Tout, nous faisons tout subir aux livres. Mais c'est la façon dont les autres les malmènent qui seule nous chagrine…

Il n'y a pas si longtemps, j'ai vu de mes yeux vu une lectrice jeter un énorme roman par la fenêtre d'une voiture roulant à vive allure: c'était de l'avoir payé si cher, sur la foi de critiques si compétents, et d'en être tellement déçue. Le grand-père du romancier Tonino Benacquista, lui, est allé jusqu'à fumer Platon! Prisonnier de guerre quelque part en Albanie, un reste de tabac au fond de sa poche, un exemplaire du Cratyle (va savoir ce qu'il fichait là?), une allumette… et crac! une nouvelle façon de dialoguer avec Socrate… par signaux de fumée.

Autre effet de la même guerre, plus tragique encore: Alberto Moravia et Eisa Morante, contraints de se réfugier pendant plusieurs mois dans une cabane de berger, n'avaient pu sauver que deux livres La Bible et Les Frères Karamazov. D'où un affreux dilemme: lequel de ces deux monuments utiliser comme papier hygiénique? Si cruel qu'il soit, un choix est un choix. La mort dans l'âme, ils choisirent.

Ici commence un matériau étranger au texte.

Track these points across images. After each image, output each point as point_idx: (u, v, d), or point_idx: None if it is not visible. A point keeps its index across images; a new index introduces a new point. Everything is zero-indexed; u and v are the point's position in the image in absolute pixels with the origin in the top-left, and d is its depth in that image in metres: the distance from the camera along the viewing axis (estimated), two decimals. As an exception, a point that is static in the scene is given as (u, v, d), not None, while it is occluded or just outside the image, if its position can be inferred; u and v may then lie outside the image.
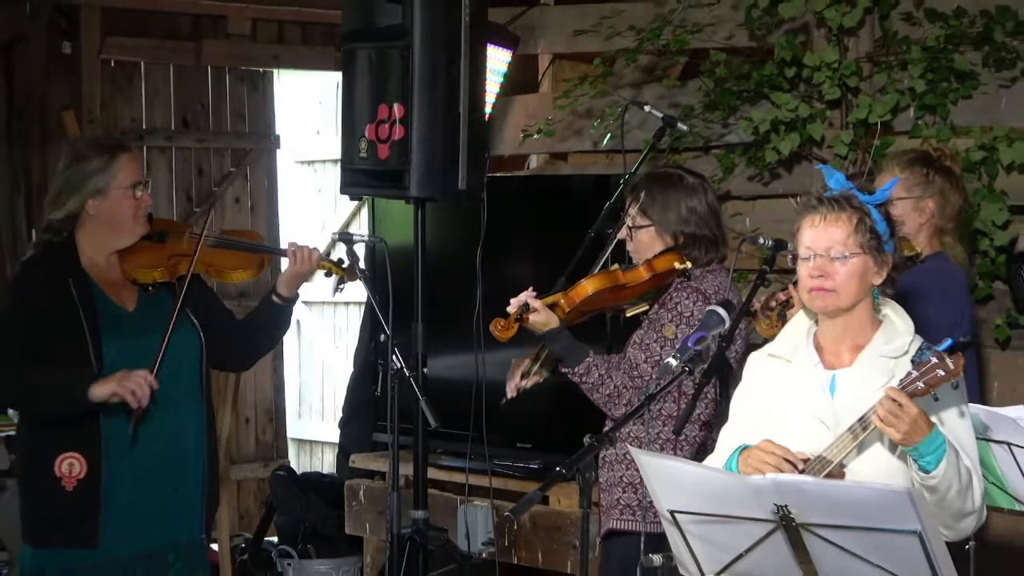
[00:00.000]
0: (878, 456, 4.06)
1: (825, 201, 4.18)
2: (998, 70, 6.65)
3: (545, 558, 6.92)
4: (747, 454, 4.12)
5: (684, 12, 7.47)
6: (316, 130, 11.60)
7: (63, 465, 5.36)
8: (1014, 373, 6.51)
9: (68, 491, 5.37)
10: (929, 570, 3.64)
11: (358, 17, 6.52)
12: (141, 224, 5.58)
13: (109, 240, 5.54)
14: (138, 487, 5.47)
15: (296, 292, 5.87)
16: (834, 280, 4.13)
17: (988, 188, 6.52)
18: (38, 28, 9.65)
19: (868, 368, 4.15)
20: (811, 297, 4.18)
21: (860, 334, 4.21)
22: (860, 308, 4.20)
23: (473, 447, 6.48)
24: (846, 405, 4.11)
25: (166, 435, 5.53)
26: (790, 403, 4.21)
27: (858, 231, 4.13)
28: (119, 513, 5.43)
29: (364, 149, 6.39)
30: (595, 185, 6.96)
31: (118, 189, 5.48)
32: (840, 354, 4.23)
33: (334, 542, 8.07)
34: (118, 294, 5.53)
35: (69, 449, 5.37)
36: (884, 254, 4.17)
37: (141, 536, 5.49)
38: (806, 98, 6.97)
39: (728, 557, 3.84)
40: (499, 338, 5.47)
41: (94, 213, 5.48)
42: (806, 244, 4.18)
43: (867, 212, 4.15)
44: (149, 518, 5.51)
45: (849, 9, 6.79)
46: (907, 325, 4.22)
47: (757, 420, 4.26)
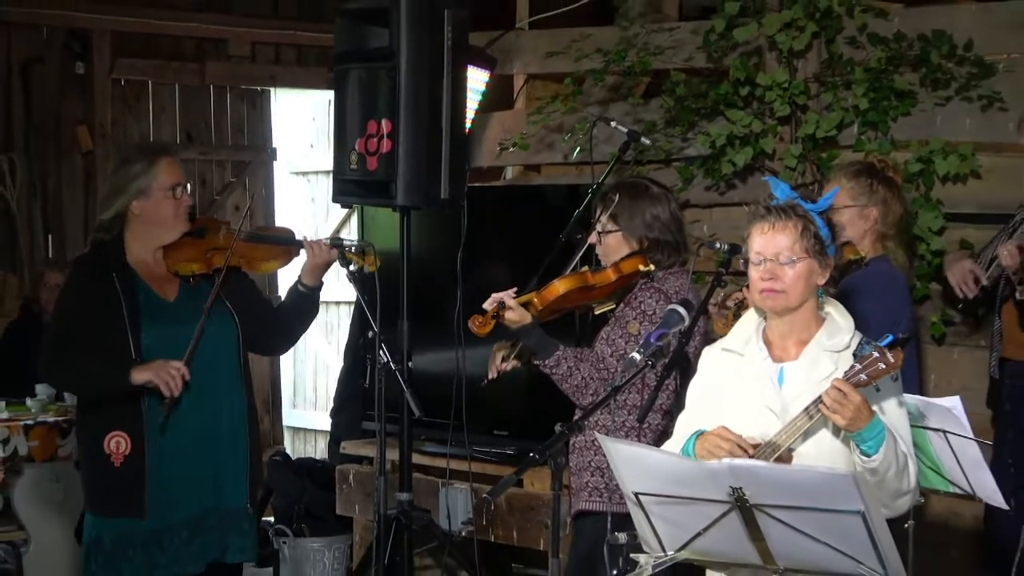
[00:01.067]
0: (823, 441, 4.07)
1: (772, 210, 4.19)
2: (934, 89, 6.67)
3: (520, 536, 6.91)
4: (703, 439, 4.12)
5: (647, 36, 7.48)
6: (310, 144, 11.58)
7: (111, 443, 5.47)
8: (949, 366, 6.52)
9: (116, 467, 5.47)
10: (872, 547, 3.64)
11: (349, 40, 6.51)
12: (182, 222, 5.65)
13: (153, 237, 5.62)
14: (179, 462, 5.54)
15: (319, 281, 5.95)
16: (783, 282, 4.14)
17: (925, 197, 6.53)
18: (53, 50, 9.63)
19: (812, 361, 4.16)
20: (762, 298, 4.19)
21: (805, 330, 4.22)
22: (806, 306, 4.21)
23: (454, 434, 6.47)
24: (792, 394, 4.12)
25: (204, 415, 5.61)
26: (741, 393, 4.22)
27: (803, 237, 4.14)
28: (162, 485, 5.51)
29: (354, 161, 6.38)
30: (566, 194, 6.95)
31: (159, 190, 5.57)
32: (787, 348, 4.24)
33: (326, 522, 8.05)
34: (161, 286, 5.61)
35: (116, 429, 5.48)
36: (827, 257, 4.19)
37: (183, 505, 5.56)
38: (759, 115, 6.97)
39: (688, 535, 3.84)
40: (477, 333, 5.47)
41: (138, 213, 5.57)
42: (756, 250, 4.19)
43: (811, 219, 4.17)
44: (190, 489, 5.58)
45: (798, 33, 6.80)
46: (848, 322, 4.24)
47: (711, 408, 4.27)
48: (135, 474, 5.46)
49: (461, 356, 6.38)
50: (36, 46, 9.58)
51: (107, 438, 5.46)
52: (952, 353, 6.53)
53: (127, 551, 5.50)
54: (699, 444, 4.13)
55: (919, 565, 4.53)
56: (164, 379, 5.36)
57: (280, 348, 6.61)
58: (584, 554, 5.42)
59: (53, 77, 9.61)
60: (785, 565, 3.82)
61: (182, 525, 5.56)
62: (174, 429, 5.50)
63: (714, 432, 4.09)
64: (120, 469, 5.46)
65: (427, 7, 6.38)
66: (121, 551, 5.50)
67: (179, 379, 5.38)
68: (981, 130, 6.58)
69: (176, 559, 5.55)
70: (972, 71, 6.57)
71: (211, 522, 5.64)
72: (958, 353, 6.52)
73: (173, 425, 5.49)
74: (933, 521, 5.70)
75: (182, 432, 5.52)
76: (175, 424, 5.50)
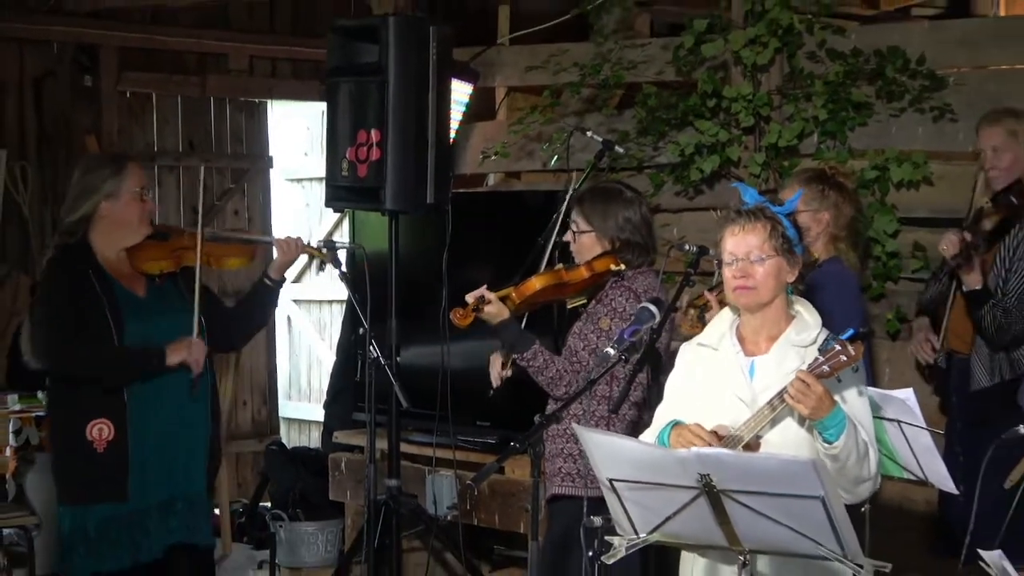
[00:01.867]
0: (789, 429, 4.07)
1: (743, 213, 4.20)
2: (889, 101, 6.67)
3: (501, 520, 6.90)
4: (679, 430, 4.11)
5: (620, 52, 7.48)
6: (304, 152, 11.56)
7: (94, 430, 5.44)
8: (903, 361, 6.52)
9: (100, 453, 5.44)
10: (831, 529, 3.64)
11: (341, 55, 6.50)
12: (146, 224, 5.64)
13: (119, 238, 5.59)
14: (156, 447, 5.53)
15: (283, 276, 5.94)
16: (754, 279, 4.15)
17: (880, 202, 6.54)
18: (64, 65, 9.61)
19: (782, 355, 4.16)
20: (736, 295, 4.19)
21: (775, 326, 4.22)
22: (776, 303, 4.21)
23: (439, 425, 6.47)
24: (762, 386, 4.12)
25: (178, 403, 5.59)
26: (716, 384, 4.22)
27: (772, 237, 4.15)
28: (141, 469, 5.49)
29: (346, 168, 6.37)
30: (544, 200, 6.93)
31: (128, 192, 5.57)
32: (758, 343, 4.24)
33: (320, 507, 8.03)
34: (129, 284, 5.59)
35: (98, 416, 5.43)
36: (795, 256, 4.20)
37: (159, 488, 5.55)
38: (725, 125, 6.97)
39: (659, 519, 3.84)
40: (458, 325, 5.49)
41: (106, 214, 5.55)
42: (729, 250, 4.19)
43: (779, 221, 4.17)
44: (164, 473, 5.57)
45: (761, 49, 6.80)
46: (815, 319, 4.24)
47: (688, 400, 4.26)
48: (118, 459, 5.44)
49: (446, 351, 6.38)
50: (48, 61, 9.55)
51: (89, 426, 5.42)
52: (906, 348, 6.53)
53: (111, 534, 5.46)
54: (674, 434, 4.13)
55: (875, 546, 4.53)
56: (196, 358, 5.47)
57: (237, 344, 6.56)
58: (557, 536, 5.42)
59: (63, 90, 9.58)
60: (750, 547, 3.82)
61: (157, 508, 5.54)
62: (149, 415, 5.50)
63: (690, 428, 4.08)
64: (103, 455, 5.43)
65: (414, 24, 6.38)
66: (105, 535, 5.46)
67: (203, 354, 5.50)
68: (933, 139, 6.60)
69: (154, 541, 5.53)
70: (924, 84, 6.58)
71: (180, 506, 5.63)
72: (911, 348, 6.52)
73: (147, 411, 5.49)
74: (888, 505, 5.70)
75: (157, 420, 5.52)
76: (148, 410, 5.50)
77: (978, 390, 5.66)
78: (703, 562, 4.22)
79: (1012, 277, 5.59)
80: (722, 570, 4.16)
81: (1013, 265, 5.60)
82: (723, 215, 4.31)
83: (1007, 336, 5.55)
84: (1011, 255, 5.61)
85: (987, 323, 5.57)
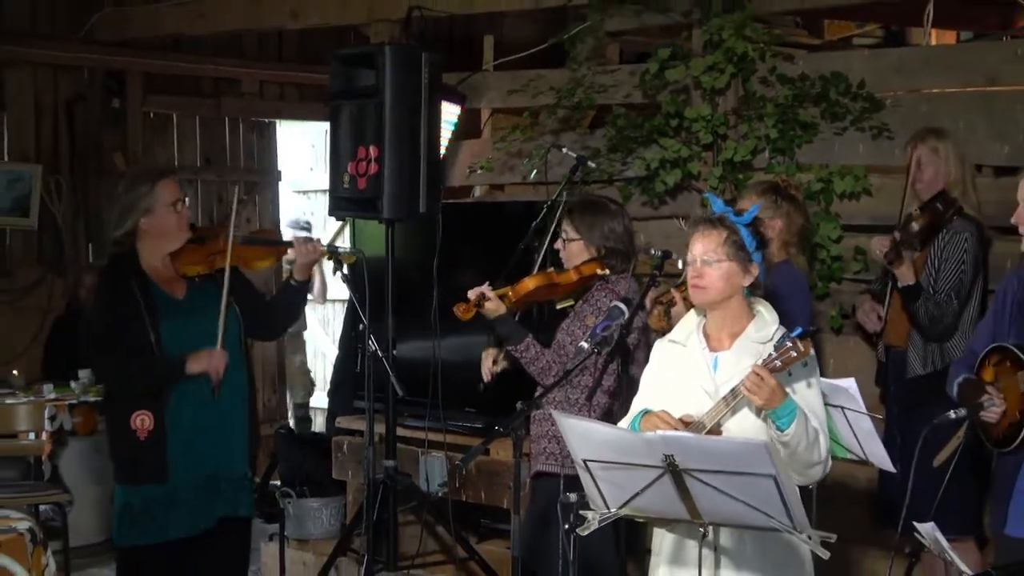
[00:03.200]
0: (746, 418, 4.06)
1: (703, 221, 4.21)
2: (833, 121, 6.67)
3: (487, 496, 6.89)
4: (648, 417, 4.11)
5: (592, 77, 7.46)
6: (310, 167, 11.57)
7: (136, 421, 5.41)
8: (845, 353, 6.52)
9: (142, 440, 5.41)
10: (782, 504, 3.63)
11: (342, 80, 6.50)
12: (184, 231, 5.58)
13: (161, 246, 5.54)
14: (193, 435, 5.50)
15: (308, 276, 5.80)
16: (705, 280, 4.15)
17: (825, 211, 6.54)
18: (94, 88, 9.61)
19: (743, 351, 4.15)
20: (692, 292, 4.22)
21: (737, 324, 4.21)
22: (735, 303, 4.20)
23: (431, 411, 6.46)
24: (724, 379, 4.11)
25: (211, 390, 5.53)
26: (683, 378, 4.21)
27: (726, 243, 4.14)
28: (179, 455, 5.47)
29: (347, 181, 6.37)
30: (525, 209, 6.92)
31: (163, 207, 5.50)
32: (722, 340, 4.22)
33: (324, 485, 8.00)
34: (171, 287, 5.54)
35: (140, 408, 5.42)
36: (750, 263, 4.18)
37: (197, 471, 5.52)
38: (686, 142, 6.96)
39: (628, 495, 3.83)
40: (461, 318, 5.49)
41: (147, 228, 5.51)
42: (690, 252, 4.20)
43: (736, 229, 4.17)
44: (202, 458, 5.53)
45: (719, 75, 6.79)
46: (774, 318, 4.23)
47: (659, 390, 4.26)
48: (157, 446, 5.43)
49: (437, 345, 6.37)
50: (79, 85, 9.55)
51: (133, 417, 5.42)
52: (848, 342, 6.54)
53: (153, 512, 5.48)
54: (644, 420, 4.13)
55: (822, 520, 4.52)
56: (215, 367, 5.42)
57: (274, 334, 6.59)
58: (540, 509, 5.41)
59: (93, 111, 9.57)
60: (709, 520, 3.82)
61: (194, 487, 5.52)
62: (187, 404, 5.48)
63: (657, 415, 4.08)
64: (145, 443, 5.43)
65: (407, 52, 6.38)
66: (148, 513, 5.48)
67: (223, 364, 5.44)
68: (872, 155, 6.60)
69: (191, 515, 5.53)
70: (864, 106, 6.58)
71: (219, 484, 5.61)
72: (853, 342, 6.52)
73: (186, 400, 5.47)
74: (833, 483, 5.69)
75: (194, 406, 5.49)
76: (187, 399, 5.47)
77: (913, 378, 5.67)
78: (671, 537, 4.22)
79: (941, 276, 5.60)
80: (687, 544, 4.16)
81: (942, 265, 5.61)
82: (690, 221, 4.33)
83: (939, 326, 5.56)
84: (939, 255, 5.63)
85: (921, 315, 5.58)
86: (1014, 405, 4.43)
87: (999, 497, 4.59)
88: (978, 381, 4.56)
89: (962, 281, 5.57)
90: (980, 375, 4.60)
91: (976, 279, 5.63)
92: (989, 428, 4.53)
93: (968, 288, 5.58)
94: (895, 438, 5.57)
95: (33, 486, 7.79)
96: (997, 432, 4.50)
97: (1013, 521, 4.48)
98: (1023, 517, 4.46)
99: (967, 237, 5.58)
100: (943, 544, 3.88)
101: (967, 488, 5.28)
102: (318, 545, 7.74)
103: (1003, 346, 4.53)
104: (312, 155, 11.61)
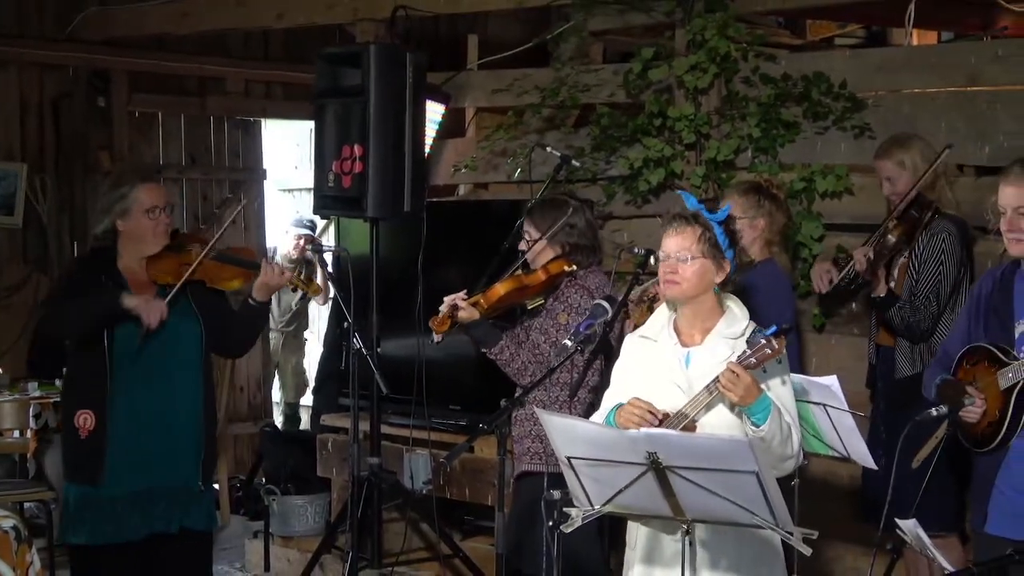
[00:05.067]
0: (721, 413, 4.08)
1: (678, 217, 4.22)
2: (815, 121, 6.68)
3: (471, 494, 6.89)
4: (621, 410, 4.13)
5: (576, 76, 7.46)
6: (295, 165, 11.56)
7: (79, 419, 5.41)
8: (827, 351, 6.54)
9: (82, 439, 5.40)
10: (764, 501, 3.64)
11: (327, 79, 6.50)
12: (161, 238, 5.54)
13: (137, 249, 5.54)
14: (135, 440, 5.44)
15: (267, 298, 5.70)
16: (680, 276, 4.16)
17: (807, 210, 6.55)
18: (79, 87, 9.57)
19: (714, 346, 4.16)
20: (664, 288, 4.23)
21: (708, 320, 4.22)
22: (706, 300, 4.21)
23: (416, 408, 6.46)
24: (696, 374, 4.12)
25: (161, 398, 5.50)
26: (655, 372, 4.22)
27: (700, 241, 4.16)
28: (119, 459, 5.41)
29: (332, 180, 6.36)
30: (509, 208, 6.93)
31: (139, 212, 5.49)
32: (693, 335, 4.23)
33: (309, 482, 8.00)
34: (141, 290, 5.48)
35: (84, 407, 5.41)
36: (723, 260, 4.19)
37: (136, 479, 5.45)
38: (669, 142, 6.96)
39: (612, 492, 3.83)
40: (436, 331, 5.49)
41: (123, 229, 5.52)
42: (663, 249, 4.22)
43: (709, 227, 4.18)
44: (143, 466, 5.46)
45: (702, 74, 6.79)
46: (744, 314, 4.25)
47: (631, 385, 4.25)
48: (97, 447, 5.39)
49: (421, 343, 6.36)
50: (65, 84, 9.51)
51: (77, 415, 5.41)
52: (830, 340, 6.55)
53: (84, 514, 5.43)
54: (618, 414, 4.14)
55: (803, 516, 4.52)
56: (147, 310, 5.32)
57: (235, 352, 6.35)
58: (525, 508, 5.40)
59: (79, 110, 9.53)
60: (692, 516, 3.82)
61: (129, 496, 5.44)
62: (132, 409, 5.42)
63: (628, 402, 4.11)
64: (84, 442, 5.40)
65: (392, 52, 6.39)
66: (80, 514, 5.44)
67: (158, 316, 5.33)
68: (853, 154, 6.60)
69: (118, 523, 5.44)
70: (846, 106, 6.58)
71: (159, 497, 5.51)
72: (835, 340, 6.54)
73: (131, 406, 5.41)
74: (815, 479, 5.71)
75: (140, 412, 5.44)
76: (133, 405, 5.42)
77: (901, 378, 5.67)
78: (645, 531, 4.22)
79: (921, 278, 5.60)
80: (663, 538, 4.17)
81: (921, 267, 5.61)
82: (664, 218, 4.34)
83: (917, 331, 5.57)
84: (919, 257, 5.63)
85: (897, 323, 5.59)
86: (993, 404, 4.44)
87: (978, 496, 4.60)
88: (957, 381, 4.57)
89: (940, 282, 5.56)
90: (957, 375, 4.60)
91: (961, 277, 5.62)
92: (967, 428, 4.53)
93: (950, 287, 5.58)
94: (880, 434, 5.58)
95: (18, 484, 7.78)
96: (976, 431, 4.51)
97: (993, 519, 4.49)
98: (1003, 515, 4.47)
99: (945, 237, 5.58)
100: (925, 541, 3.88)
101: (949, 485, 5.30)
102: (303, 542, 7.73)
103: (980, 346, 4.53)
104: (297, 154, 11.60)
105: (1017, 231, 4.42)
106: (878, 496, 4.84)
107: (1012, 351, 4.42)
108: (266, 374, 10.86)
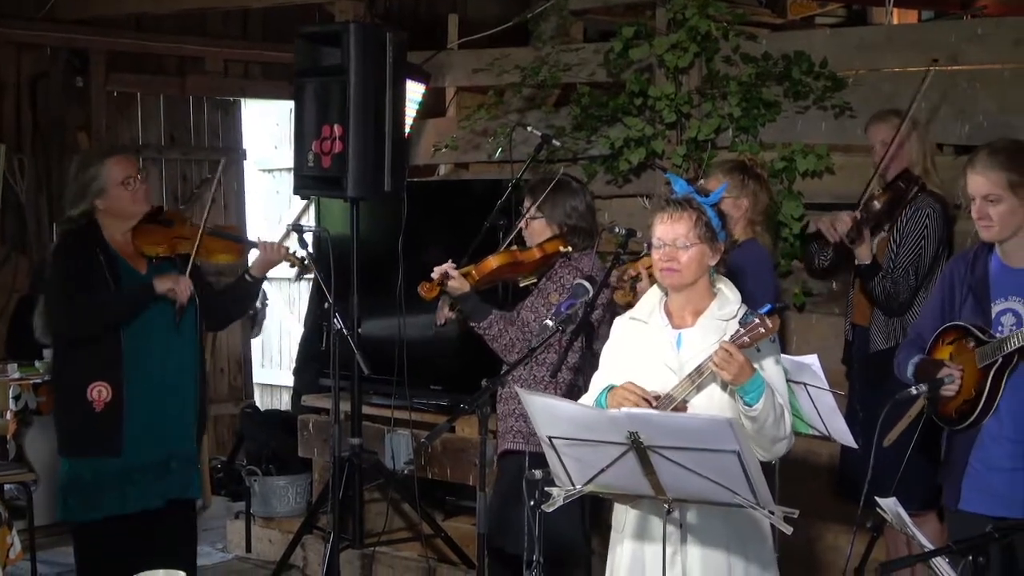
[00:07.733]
0: (713, 394, 4.06)
1: (671, 202, 4.17)
2: (795, 100, 6.68)
3: (452, 473, 6.90)
4: (613, 392, 4.10)
5: (557, 55, 7.46)
6: (274, 145, 11.51)
7: (94, 392, 5.47)
8: (808, 330, 6.56)
9: (98, 412, 5.45)
10: (745, 480, 3.65)
11: (307, 58, 6.48)
12: (141, 205, 5.66)
13: (119, 223, 5.63)
14: (149, 409, 5.56)
15: (263, 275, 5.92)
16: (679, 263, 4.12)
17: (788, 190, 6.55)
18: (57, 67, 9.51)
19: (706, 328, 4.14)
20: (662, 275, 4.18)
21: (700, 302, 4.20)
22: (700, 282, 4.19)
23: (397, 389, 6.46)
24: (688, 356, 4.10)
25: (170, 371, 5.62)
26: (646, 354, 4.20)
27: (696, 226, 4.13)
28: (135, 429, 5.52)
29: (311, 159, 6.35)
30: (490, 188, 6.92)
31: (115, 186, 5.58)
32: (684, 317, 4.21)
33: (290, 463, 8.01)
34: (134, 262, 5.62)
35: (98, 380, 5.46)
36: (717, 242, 4.18)
37: (151, 447, 5.59)
38: (650, 121, 6.97)
39: (593, 471, 3.83)
40: (424, 298, 5.47)
41: (103, 208, 5.59)
42: (658, 235, 4.17)
43: (703, 211, 4.15)
44: (157, 433, 5.60)
45: (682, 53, 6.79)
46: (735, 296, 4.23)
47: (621, 367, 4.24)
48: (114, 418, 5.47)
49: (402, 323, 6.36)
50: (42, 63, 9.46)
51: (90, 388, 5.44)
52: (811, 319, 6.57)
53: (104, 484, 5.48)
54: (610, 396, 4.11)
55: (784, 495, 4.54)
56: (180, 289, 5.50)
57: (221, 325, 6.49)
58: (507, 486, 5.41)
59: (57, 90, 9.48)
60: (673, 495, 3.82)
61: (149, 465, 5.57)
62: (145, 381, 5.53)
63: (622, 386, 4.08)
64: (101, 414, 5.45)
65: (372, 31, 6.37)
66: (99, 486, 5.48)
67: (187, 291, 5.52)
68: (834, 134, 6.61)
69: (144, 494, 5.57)
70: (827, 85, 6.59)
71: (173, 463, 5.68)
72: (815, 319, 6.56)
73: (144, 377, 5.51)
74: (795, 459, 5.72)
75: (152, 385, 5.55)
76: (146, 376, 5.52)
77: (875, 352, 5.69)
78: (634, 513, 4.22)
79: (901, 252, 5.63)
80: (652, 520, 4.16)
81: (903, 241, 5.64)
82: (654, 202, 4.32)
83: (895, 303, 5.59)
84: (901, 231, 5.65)
85: (878, 292, 5.61)
86: (969, 382, 4.46)
87: (951, 474, 4.61)
88: (934, 360, 4.58)
89: (920, 257, 5.60)
90: (933, 354, 4.62)
91: (939, 255, 5.65)
92: (942, 406, 4.55)
93: (929, 264, 5.61)
94: (857, 413, 5.60)
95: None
96: (950, 409, 4.53)
97: (967, 497, 4.52)
98: (977, 492, 4.49)
99: (929, 213, 5.61)
100: (905, 519, 3.89)
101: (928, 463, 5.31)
102: (284, 523, 7.74)
103: (958, 324, 4.55)
104: (277, 134, 11.56)
105: (987, 218, 4.45)
106: (857, 475, 4.86)
107: (989, 330, 4.44)
108: (246, 354, 10.86)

Non, quelque sacré que soit le discours tressé autour des livres, il n'est pas né celui qui empêchera Pepe Carvalho, le personnage préféré de l'Espagnol Manuel Vasquez Montalban, d'allumer chaque soir un bon feu avec les pages de ses lectures favorites.

C'est le prix de l'amour, la rançon de l'intimité.

Dès qu'un livre finit entre nos mains, il est à nous, exactement comme disent les enfants: «C'est mon livre»… partie intégrante de moi-même. C'est sans doute la raison pour laquelle nous rendons si difficilement les livres qu'on nous prête. Pas exactement du vol… (non, non, nous ne sommes pas des voleurs, non…) disons, un glissement de propriété, ou mieux, un transfert de substance: ce qui était à l'autre sous son œil devient mien tandis que mon œil le mange; et, ma foi, si j'ai aimé ce que j'ai lu, j'éprouve quelque difficulté à le «rendre».

Je ne parle là que de la façon dont nous, les particuliers, traitons les livres. Mais les professionnels ne font pas mieux. Et que je te massicote le papier au ras des mots pour que ma collection de poche soit plus rentable (texte sans marge aux lettres rabougries par l’étouffement), et que je te gonfle comme une baudruche ce tout petit roman pour donner à croire au lecteur qu'il en aura pour son argent (texte noyé, aux phrases ahuries par tant de blancheur), et que je te colle des «jaquettes» m'as-tu-vu dont les couleurs et les titres énormes gueulent jusqu'à des cent cinquante mètres: «m'as-tu lu? m'as-tu lu?» Et que je te fabrique des exemplaires «club» en papier spongieux et couverture cartonneuse affublée d'illustrations débilitantes, et que je te prétends fabriquer des éditions «de luxe» sous prétexte que j'enlumine un faux cuir d'une orgie de dorures…

Produit d'une société hyperconsommatrice, le livre est presque aussi choyé qu'un poulet gavé aux hormones et beaucoup moins qu'un missile nucléaire. Le poulet aux hormones à la croissance instantanée n'est d'ailleurs pas une comparaison gratuite si on l'applique à ces millions de bouquins «de circonstance» qui se trouvent écrits en une semaine sous prétexte que, cette semaine-là, la reine a cassé sa pipe ou le président perdu sa place.

Vu sous cet angle, le livre, donc, n'est ni plus ni moins qu'un objet de consommation, et tout aussi éphémère qu'un autre: immédiatement passé au pilon s'il ne «marche pas», il meurt le plus souvent sans avoir été lu.

Quant à la façon dont l'Université elle-même traite les livres, il serait bon de demander à leurs auteurs ce qu'ils en pensent. Voilà ce qu'en écrivit Flannery O'Connor, le jour où elle apprit qu'on faisait plancher des étudiants sur son œuvre:

«Si les professeurs ont aujourd'hui pour principe d'attaquer une œuvre comme s'il s'agissait d'un problème de recherche pour lequel toute réponse fait l'affaire, à condition de n'être pas évidente, j'ai peur que les étudiants ne découvrent jamais le plaisir de lire un roman*…»

* Flannery O'Connor, L'Habitude d'être (Editions Gallimard). Traduit par Gabrielle Rolin.